**Work request**
Working from the records below, repeat exactly the lines starting at the line that contains "M418,1957l8,31 -18,5 -8,-32z" and ending at the line that contains "M633,667l535,-137", inclusive.

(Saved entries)
• • • •

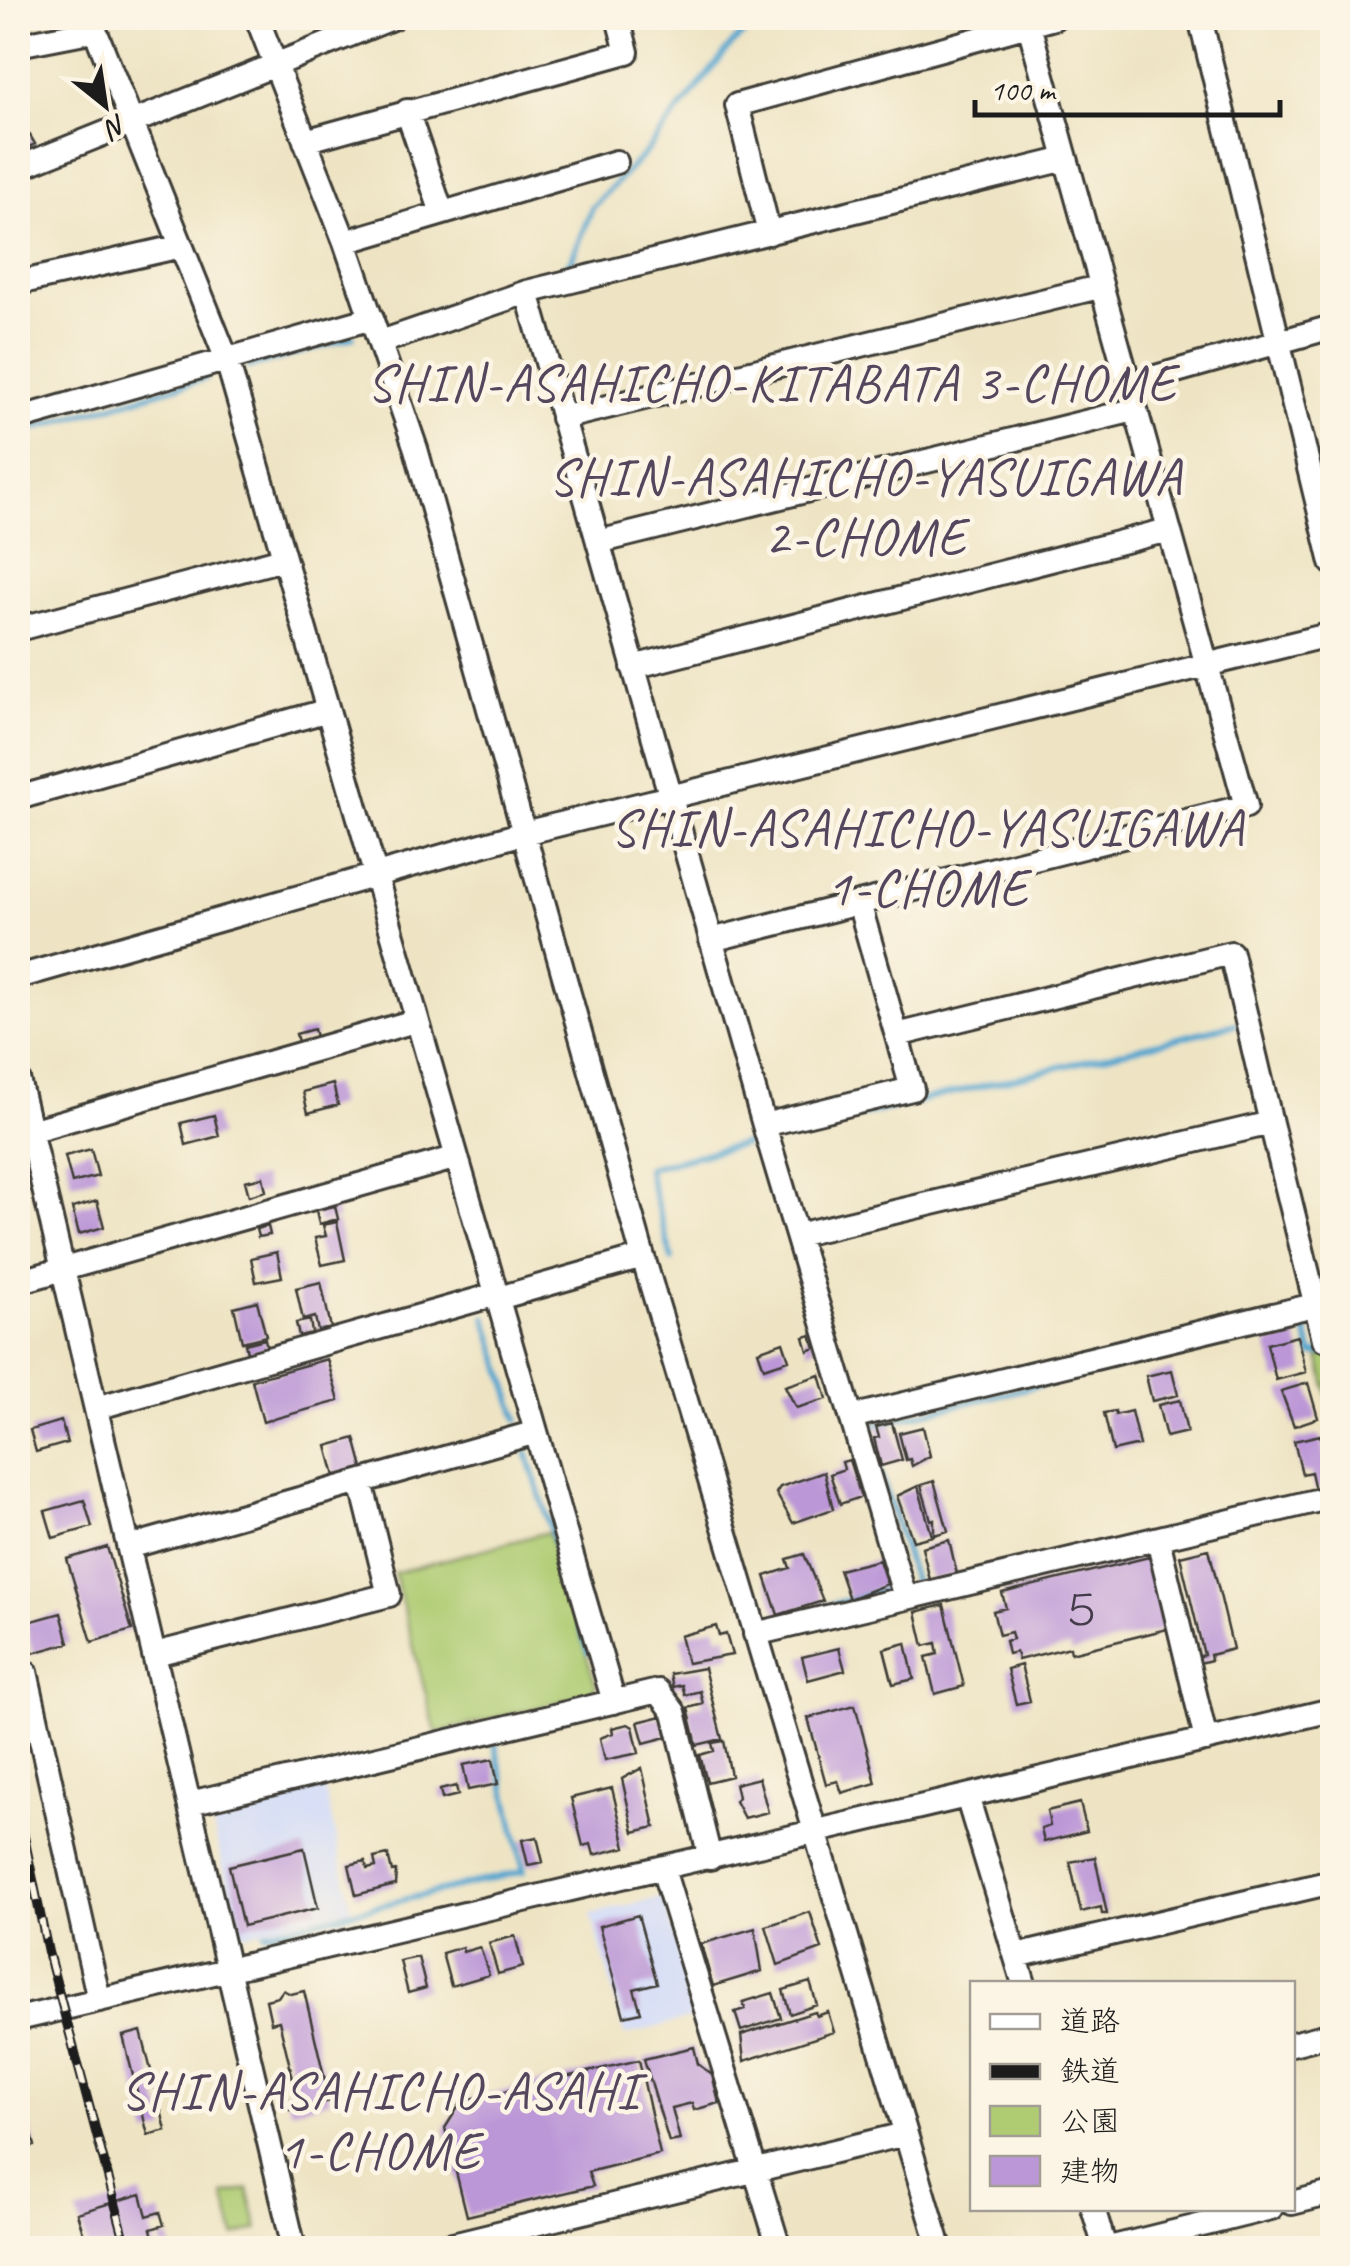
<svg xmlns="http://www.w3.org/2000/svg" width="1350" height="2266" font-family="Caveat,'Klee One',sans-serif">
<style>
.built{fill:#d0daf9}
.green{fill:#afcc73;stroke:#667448;stroke-width:2.5}
.lines{fill:none;stroke-linecap:round;stroke-linejoin:round}
.stream{stroke:#55a6cf;stroke-width:6}
.building{fill:#bc97d7}
.minor-casing{stroke:#3c3a35;stroke-width:28}
.minor{stroke:#fff;stroke-width:22}
.rail-casing{stroke:#1c1c1c;stroke-width:10}
.rail{stroke:#fcf5e5;stroke-width:6;stroke-dasharray:19;stroke-linecap:butt}
.labels{text-anchor:middle;dominant-baseline:central;stroke-width:9;stroke-linejoin:round;paint-order:stroke}
.number-label{font-size:45px;fill:#443b4b}
.neighbourhood-label{font-size:52px;letter-spacing:2.5px;fill:#54475d;stroke:#fcf5e5}
</style>
<rect width="100%" height="100%" fill="#fcf5e5"/>
<filter id="ink" filterUnits="userSpaceOnUse"><feTurbulence type="fractalNoise" baseFrequency=".01" numOctaves="2"/><feDisplacementMap in="SourceGraphic" scale="20" xChannelSelector="R" yChannelSelector="G"/><feConvolveMatrix kernelMatrix="1 2 1 2 8 2 1 2 1" color-interpolation-filters="sRGB"/></filter>
<filter id="wash" filterUnits="userSpaceOnUse"><feTurbulence type="fractalNoise" baseFrequency=".0048" numOctaves="4" result="noise"/><feDisplacementMap in="SourceGraphic" scale="40" xChannelSelector="R" yChannelSelector="G"/><feGaussianBlur stdDeviation="2.25" result="paint"/><feColorMatrix in="noise" values="0 0 0 0 0 0 0 0 0 0 0 0 0 0 0 0 0 1.4 0 .05"/><feComposite in="paint" operator="in"/></filter>
<g filter="url(#wash)">
<rect width="100%" height="100%" fill="#eee4c4"/>
<path class="built" d="M323,1782l29,127 -107,25 -6,-3 -30,-121z
M663,1897l32,111 -5,11 -65,16 -34,-121z"/>
<path class="green" d="M1332,1353v60l-13,-57z
M548,1532l48,153 -6,9 -154,39 -42,-160z
M248,2189l10,40 -23,7 -11,-41z"/>
<g class="lines">
<path class="stream" d="M525,281l36,-11 11,-11 20,-51 54,-56 87,-109 29,-25
M400,323l57,-19
M249,367l104,-30
M18,433l188,-55
M784,1134l452,-110
M672,1259l-25,-91 105,-26
M486,1317l32,103
M527,1452l61,200
M915,1584l-47,-152 5,-7 425,-102 7,4 7,28 20,-5
M822,1607l66,-17
M265,1933l259,-62 -30,-131"/>
</g>
<g id="blocks">
<path class="building" d="M21,120l14,24 -17,8v-30z
M314,1029l2,8 -18,5 -2,-8z
M333,1084l5,21 -30,8 -5,-21z
M214,1115l5,21 -33,9 -5,-22z
M91,1149l7,27 -26,7 -7,-27z
M263,1177l3,14 -17,5 -4,-15z
M97,1201l7,26 -25,7 -7,-26z
M335,1206l3,13 -19,5 -3,-14z
M337,1222l8,38 -23,5 -7,-27 11,-2 -3,-11z
M268,1226l2,9 -12,2 -2,-8z
M277,1252l5,25 -26,5 -5,-24z
M321,1282l10,46 -13,3 -3,-14 -12,3 -7,-32z
M257,1301l9,35 -24,6 -8,-35z
M310,1320l2,13 -13,3 -3,-13z
M811,1335l4,13 -7,3 -4,-14z
M1297,1336l9,36 -30,8 -9,-36z
M265,1339l2,9 -20,4 -2,-8z
M783,1342l6,18 -25,8 -6,-17z
M327,1359l12,42 -76,21 -11,-42z
M1172,1370l6,25 -26,6 -6,-25z
M820,1375l7,24 -31,9 -11,-22z
M1308,1383l10,35 -24,8 -13,-35z
M1180,1400l7,32 -21,5 -8,-32z
M1115,1411v4l16,-4 8,34 -26,6 -9,-38z
M61,1421l6,22 -31,9 -6,-22z
M892,1423l10,37 -21,6 -7,-28 5,-1 -3,-10z
M923,1427l7,29 -18,10 -2,-7 -4,1 -7,-27z
M1320,1435l11,50 -16,5 -4,-18 -9,2 -8,-33z
M355,1438l8,30 -28,8 -8,-30z
M849,1460l12,37 -21,7 -10,-30 14,-5 -2,-7z
M824,1472l9,37 -40,14 -17,-30 4,-6z
M934,1481l14,50 -14,4v-16l-3,1 -10,-35z
M918,1486l14,50 -19,5 -16,-45z
M84,1500l8,27 -39,11 -8,-27z
M949,1540l8,34 -27,6 -8,-33z
M107,1547l25,83 -40,12 -25,-83z
M1209,1549l24,100 -23,6 1,5 -15,4 -1,-6 9,-3 -24,-99z
M804,1554l19,47 -45,14 -13,-39 25,-8 -3,-9z
M1149,1557l22,71 -100,25 -1,-6 -52,13 -2,-8 -8,2 -3,-13 8,-2 -2,-7 -12,3 -6,-24 13,-3 -4,-15z
M879,1560l8,24 -38,15 -10,-29z
M944,1605l20,81 -29,8 -9,-37 12,-3 -2,-11 -12,3 -8,-34z
M61,1613l8,30 -36,10 -8,-30z
M716,1626l3,10 7,-2 6,21 -45,8 -7,-27z
M906,1643l8,36 -21,5 -9,-35z
M839,1648l6,22 -37,10 -6,-23z
M1021,1665l9,36 -14,3 -9,-35z
M704,1668l18,71 -25,6 -9,-37 15,-4 -3,-13 -15,4 -3,-10 -9,2 -3,-13z
M855,1705l21,78 -34,10 -4,-12 -12,3 -18,-66z
M662,1716l5,21 -23,6 -6,-21z
M628,1724l5,3 6,26 -34,7 -5,-22 13,-5 -1,-5z
M724,1741l7,35 -24,6 -7,-27 14,-4 -2,-8z
M493,1759l5,25 -30,6 -5,-25z
M642,1768l13,59 -21,5 -12,-53z
M759,1778l9,34 -24,6 -9,-17 3,-4 -3,-13z
M456,1786l2,9 -16,4 -2,-9z
M612,1788l14,59 -32,8 -3,-11 -8,2 -12,-48z
M1080,1803l7,28 -43,11 -3,-13 9,-3 -3,-15z
M1332,1828v33l-1,1 -7,-32z
M537,1837l6,25 -15,3 -6,-25z
M304,1848l14,60 -75,18 -14,-60z
M388,1855l4,17 4,-1 -1,14 -39,10 -7,-30 16,-4 2,8 9,-2 -2,-9z
M1095,1857l12,57h-5l-1,-7 -20,5 -11,-50z
M810,1912l12,37 -44,16 -12,-39z
M638,1915l19,68 -23,6 7,23 -17,4 -25,-90z
M755,1928l7,43 -49,15 -12,-42z
M515,1936l8,31 -25,7 -9,-31z
M462,1947l1,5 17,-5 9,28 -38,11 -9,-33z
M418,1957l8,31 -18,5 -8,-32z
M810,1982l7,23 -27,9 -7,-24z
M283,1990l8,4 13,-3 26,110 -40,9 -5,-20 10,-3 -16,-66 -8,2 -5,-23 12,-3z
M773,1993l8,25 -40,13 -6,-19 10,-3 -2,-7z
M815,2012l2,4 11,-4 6,20 -90,29 -3,-26z
M141,2031l25,99 -18,5 -25,-99z
M694,2047l4,17 14,11 7,28 -25,7 -2,-7 -20,5 8,32 -11,2 -25,-83z
M639,2060l21,94 -72,18 5,14 -126,30 -22,-88 17,-27z
M19,2086l16,60 -17,5 3,-10 -3,-1z
M141,2194l6,22 13,-4 4,13 -13,4 5,19h-68l-11,-35z
M169,2237l3,11h-10l-2,-9z"/>
</g>
</g>
<g filter="url(#ink)">
<use href="#blocks" fill-opacity="0" stroke="#3c3a35" stroke-width="2.5"/>
<g class="lines">
<g class="minor-casing">
<path id="minor" d="M257,18l88,224 71,207 227,808 297,991
M1200,18l132,545
M18,45l77,-15 132,330 387,1342
M407,111l35,102
M305,141l322,-89 -9,-34
M18,168l374,-150
M769,233l-32,-128 317,-87
M345,242l271,-80
M18,283l163,-37
M381,342l146,-50
M1127,385l205,-58
M562,418l537,-131
M18,419l354,-101
M598,542l536,-132
M18,629l265,-70
M633,667l535,-137
M18,798l307,-87
M711,940l535,-134 -219,-788
M18,977l506,-144 808,-199
M897,1035l334,-82 40,170
M18,1079l276,1169
M764,1125l148,-36 -53,-186
M30,1131l385,-110
M797,1235l474,-112 53,216 8,-2
M18,1282l436,-124
M495,1299l148,-42
M96,1408l398,-113
M851,1417l463,-112
M1158,1539l48,201
M129,1547l404,-114
M905,1597l-141,-472 -237,-833 539,-133
M755,1634l577,-137
M155,1654l234,-59 -28,-113
M18,1671l8,1 73,328
M967,1796l57,188
M190,1803l468,-112 16,21 36,146
M663,1869l116,379
M1016,1956l316,-74
M18,2019l1314,-309
M1292,2044l40,-10
M1292,2203l40,-10
M1093,2208l12,40
M436,2248l469,-114
M1109,2248l162,-40"/>
</g>
<use href="#minor" class="minor"/>
<g class="rail-casing">
<path id="rail" d="M18,1808l30,144 79,296"/>
</g>
<use href="#rail" class="rail"/>
</g>
</g>
<g class="labels">
<g class="number-label">
<text x="1081" y="1610">５</text>
</g>
<g class="neighbourhood-label">
<text x="772" y="383">SHIN-ASAHICHO-KITABATA 3-CHOME</text>
<text x="866" y="477">SHIN-ASAHICHO-YASUIGAWA<tspan x="866" dy="60">2-CHOME</tspan></text>
<text x="928" y="828">SHIN-ASAHICHO-YASUIGAWA<tspan x="928" dy="60">1-CHOME</tspan></text>
<text x="380" y="2091">SHIN-ASAHICHO-ASAHI<tspan x="380" dy="60">1-CHOME</tspan></text>
</g>
</g>
<rect width="1350" height="2266" fill="none" stroke="#fcf5e5" stroke-width="60"/>
<rect x="970" y="1981" width="325" height="230" fill="#fcf5e5" stroke="#a29e95" stroke-width="2.5"/>
<rect x="990" y="2014" width="50" height="15" fill="#ffffff" stroke="#a29e95" stroke-width="2.5"/>
<text x="1060" y="2031" font-size="30" fill="#1c1c1c">道路</text>
<rect x="990" y="2064" width="50" height="15" fill="#1c1c1c" stroke="#a29e95" stroke-width="2.5"/>
<text x="1060" y="2081" font-size="30" fill="#1c1c1c">鉄道</text>
<rect x="990" y="2106" width="50" height="30" fill="#afcc73" stroke="#a29e95" stroke-width="2.5"/>
<text x="1060" y="2131" font-size="30" fill="#1c1c1c">公園</text>
<rect x="990" y="2156" width="50" height="30" fill="#bc97d7" stroke="#a29e95" stroke-width="2.5"/>
<text x="1060" y="2181" font-size="30" fill="#1c1c1c">建物</text>
<g transform="translate(105 105) rotate(150)" stroke="#fcf5e5" stroke-width="8" paint-order="stroke">
<path d="M0-8L18 38L0 25L-18 38Z" fill="#1c1c1c"/>
<text y="-15" font-size="28" font-weight="bold" text-anchor="middle" fill="#1c1c1c">N</text>
</g>
<path d="M975 100v15h305v-15" fill="none" stroke="#1c1c1c" stroke-width="5"/>
<text x="990" y="100" font-size="30" fill="#1c1c1c" stroke="#fcf5e5" stroke-width="8" paint-order="stroke">100 m</text>
</svg>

• • • •

**Completed exercise**
M418,1957l8,31 -18,5 -8,-32z
M810,1982l7,23 -27,9 -7,-24z
M283,1990l8,4 13,-3 26,110 -40,9 -5,-20 10,-3 -16,-66 -8,2 -5,-23 12,-3z
M773,1993l8,25 -40,13 -6,-19 10,-3 -2,-7z
M815,2012l2,4 11,-4 6,20 -90,29 -3,-26z
M141,2031l25,99 -18,5 -25,-99z
M694,2047l4,17 14,11 7,28 -25,7 -2,-7 -20,5 8,32 -11,2 -25,-83z
M639,2060l21,94 -72,18 5,14 -126,30 -22,-88 17,-27z
M19,2086l16,60 -17,5 3,-10 -3,-1z
M141,2194l6,22 13,-4 4,13 -13,4 5,19h-68l-11,-35z
M169,2237l3,11h-10l-2,-9z"/>
</g>
</g>
<g filter="url(#ink)">
<use href="#blocks" fill-opacity="0" stroke="#3c3a35" stroke-width="2.5"/>
<g class="lines">
<g class="minor-casing">
<path id="minor" d="M257,18l88,224 71,207 227,808 297,991
M1200,18l132,545
M18,45l77,-15 132,330 387,1342
M407,111l35,102
M305,141l322,-89 -9,-34
M18,168l374,-150
M769,233l-32,-128 317,-87
M345,242l271,-80
M18,283l163,-37
M381,342l146,-50
M1127,385l205,-58
M562,418l537,-131
M18,419l354,-101
M598,542l536,-132
M18,629l265,-70
M633,667l535,-137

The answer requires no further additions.